===== Records shown =====
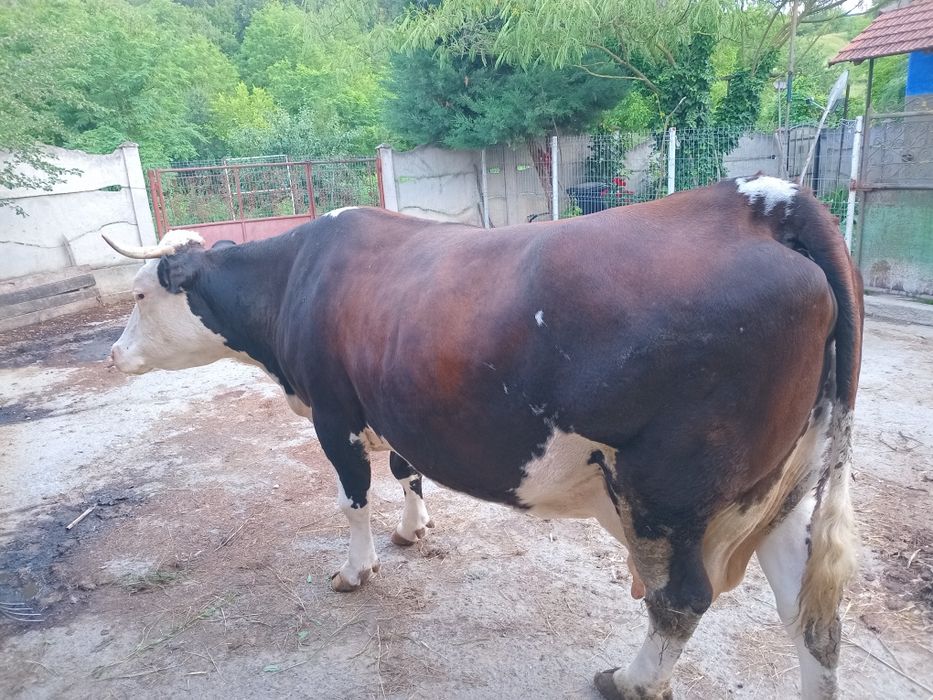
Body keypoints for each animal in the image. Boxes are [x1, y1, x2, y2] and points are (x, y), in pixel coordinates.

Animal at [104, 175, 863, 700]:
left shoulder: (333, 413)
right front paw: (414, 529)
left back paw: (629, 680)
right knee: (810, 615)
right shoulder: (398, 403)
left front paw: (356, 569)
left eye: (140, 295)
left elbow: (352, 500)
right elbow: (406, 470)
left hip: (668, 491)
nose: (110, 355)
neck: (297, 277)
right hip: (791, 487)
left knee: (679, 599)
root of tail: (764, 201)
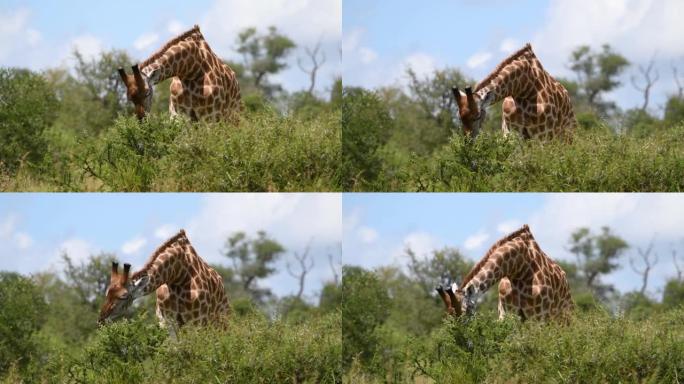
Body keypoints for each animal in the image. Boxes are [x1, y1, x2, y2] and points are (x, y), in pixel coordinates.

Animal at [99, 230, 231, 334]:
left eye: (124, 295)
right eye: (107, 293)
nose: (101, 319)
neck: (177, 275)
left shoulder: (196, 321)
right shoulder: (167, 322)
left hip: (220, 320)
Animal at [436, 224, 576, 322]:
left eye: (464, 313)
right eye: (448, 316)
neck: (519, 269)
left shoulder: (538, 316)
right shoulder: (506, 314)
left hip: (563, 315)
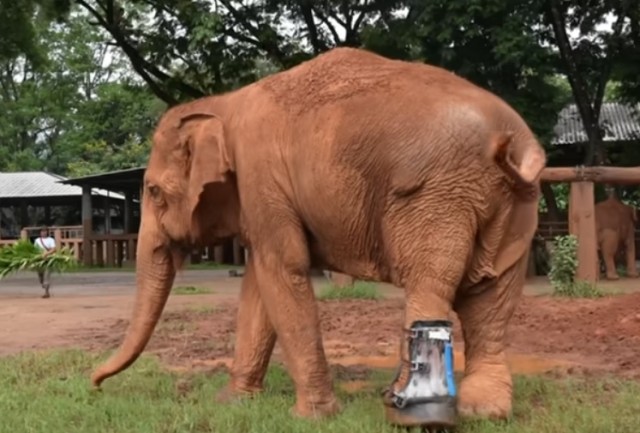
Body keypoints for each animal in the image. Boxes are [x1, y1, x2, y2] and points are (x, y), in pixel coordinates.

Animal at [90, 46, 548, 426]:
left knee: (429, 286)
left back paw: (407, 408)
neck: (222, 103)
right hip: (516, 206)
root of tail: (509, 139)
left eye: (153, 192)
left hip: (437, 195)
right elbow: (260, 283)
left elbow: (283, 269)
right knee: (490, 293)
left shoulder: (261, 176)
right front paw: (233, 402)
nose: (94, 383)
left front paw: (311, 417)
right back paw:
=====
■ Problem statement ■
I'd like the records above given again exactly, please, without the pictures.

■ Written response ■
Body keypoints for each animal in the image. Boxes are [x1, y1, x2, y2] and points are (x, y), in pixel coordinates.

Animal at [104, 175, 863, 700]:
left shoulder: (333, 413)
right front paw: (414, 529)
left back paw: (629, 680)
right knee: (810, 615)
right shoulder: (398, 403)
left front paw: (356, 569)
left eye: (140, 295)
left elbow: (352, 500)
right elbow: (406, 470)
left hip: (668, 491)
nose: (110, 355)
neck: (297, 277)
right hip: (791, 487)
left knee: (679, 599)
root of tail: (764, 201)
Body keypoints for each animal in the image. Boxes are [x1, y1, x2, y2] and points are (x, y), in pixel coordinates.

Animal at [99, 230, 231, 334]:
left eye: (124, 295)
right eye: (107, 293)
nose: (101, 319)
neck: (177, 275)
left shoulder: (196, 321)
right shoulder: (167, 322)
left hip: (220, 320)
Animal at [436, 224, 576, 322]:
left eye: (464, 313)
right eye: (448, 316)
neck: (519, 269)
left shoulder: (538, 316)
right shoulder: (506, 314)
left hip: (563, 315)
Body keypoints for each animal in the image. Boxes are [x1, y1, x2, y2] and points are (x, y), in pixel coordinates.

Animal at [90, 46, 548, 426]:
left knee: (429, 286)
left back paw: (407, 408)
neck: (222, 103)
right hip: (516, 206)
root of tail: (509, 139)
left eye: (153, 192)
left hip: (437, 195)
right elbow: (260, 283)
left elbow: (283, 269)
right knee: (490, 293)
left shoulder: (261, 176)
right front paw: (233, 402)
nose: (94, 383)
left front paw: (311, 417)
right back paw:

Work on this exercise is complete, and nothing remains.